“Snookered”
This week, the nation’s foremost con artist, Donald J. Trump,
blasted the Democratic Party’s attempt to sink Brett Kavanaugh’s SCOTUS
nomination as
a “con job.” And just today, the New
Yorker’s online “Sunday Archive” headlined its anthology of “grifts, cons,
and rackets” as “Schemes,
Frauds, and Swindles.”
What all this has to do with the Manhattan Theatre Club’s
production of Richard Bean’s (One Man,
Two Guvnors) fitfully entertaining British farce, The Nap, which opened a few days ago at the Samuel J. Friedman
Theatre, is not for me to divulge. But it does seem there’s something cooking
in the zeitgeist.
The Nap refers to
the felt covering on a snooker table, snooker being a pool-like game,
created in 19th-century India by British army officers, and widely popular in Great
Britain. A large snooker table dominates the stage during those scenes set at a
British Legion Snooker Room and those at a Sheffield, Yorkshire, venue where the World Snooker
Championship is played out and televised for an audience of over 20
million.

════

■ PARTS OF THE EXERCISE:
**A)** In the review of The Nap, rewrite the passage between "This week, the" and "in the zeitgeist.", inclusive, replacing "farce" with "comedy".
**B)** Using the review of The Nap, decide whether each statement agrees with it, answering yes or no and quoting the words that decide the matter: (i) The Nap opened at the Samuel J. Friedman Theatre. (ii) Snooker was created in Great Britain. (iii) The World Snooker Championship is televised for an audience of over 20 million.
**C)** Continue the review of The Nap from its final sentence onward.

■ SUPPLIED MATERIAL:
════

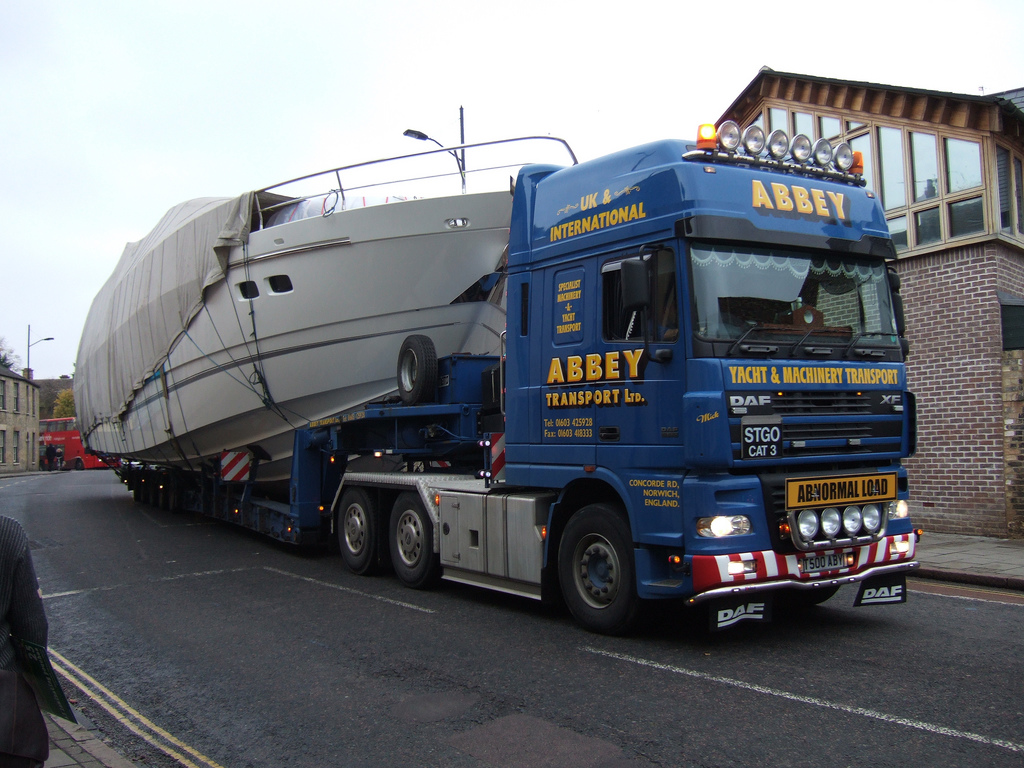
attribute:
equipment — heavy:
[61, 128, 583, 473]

════

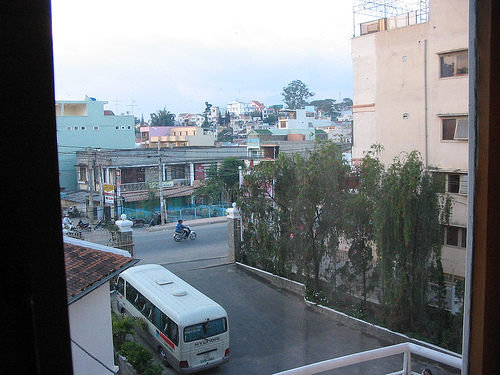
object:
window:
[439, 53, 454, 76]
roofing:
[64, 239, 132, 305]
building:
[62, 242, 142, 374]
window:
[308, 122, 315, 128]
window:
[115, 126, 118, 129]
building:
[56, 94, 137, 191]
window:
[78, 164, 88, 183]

════

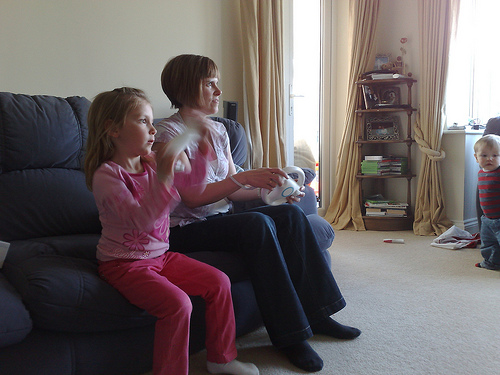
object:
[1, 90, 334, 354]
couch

════

■ THE REPLIES:
**A)**
This week, the nation’s foremost con artist, Donald J. Trump,
blasted the Democratic Party’s attempt to sink Brett Kavanaugh’s SCOTUS
nomination as
a “con job.” And just today, the New
Yorker’s online “Sunday Archive” headlined its anthology of “grifts, cons,
and rackets” as “Schemes,
Frauds, and Swindles.”
What all this has to do with the Manhattan Theatre Club’s
production of Richard Bean’s (One Man,
Two Guvnors) fitfully entertaining British comedy, The Nap, which opened a few days ago at the Samuel J. Friedman
Theatre, is not for me to divulge. But it does seem there’s something cooking
in the zeitgeist.

**B)**
(i) Yes: "which opened a few days ago at the Samuel J. Friedman Theatre"
(ii) No: "created in 19th-century India by British army officers"
(iii) Yes: "televised for an audience of over 20 million"

**C)**
Max Gordon Moore, John Ellison Conlee. Photo: Joan Marcus. |
As Dylan Spokes (Ben Schnetzer), the handsome, working-class,
vegetarian lad from Sheffield, who will be competing for the
championship, explains: “Playing with the nap, the ball will run straight with
the natural line. Playing against the nap, the ball can deviate and drift off
line. I play straight.” This, in a sense, is the play’s theme as Dylan, who honors
the god of snooker, gets tangled up with a shady bunch who have another sort of
snookering on their minds.
Occasionally reminiscent of a Joe Orton or Martin McDonough black
comedy, The Nap, which premiered in
2016 at Sheffield’s Crucible Theatre (where the World Snooker Championships are
actually held), centers on Dylan’s preparation for the upcoming championship
series.
Surrounding him is a rogue’s gallery of colorfully cartoonish
characters: his former drug-dealing, bank-robbing dad, Bobby Spokes (John
Ellison Conlee), who offers coaching advice; his flashy manager, Tony DanLino
(Max Gordon Moore), who takes 20 percent of Dylan’s winnings, plus tax; Mohammed
Butt (Bhavesh Patel), claiming to be a security agent needing to confirm Dylan’s
integrity via a urine sample; and Eleanor Lavery (Heather Lind), a gorgeously
sexy female copper concerned about possible match-fixing.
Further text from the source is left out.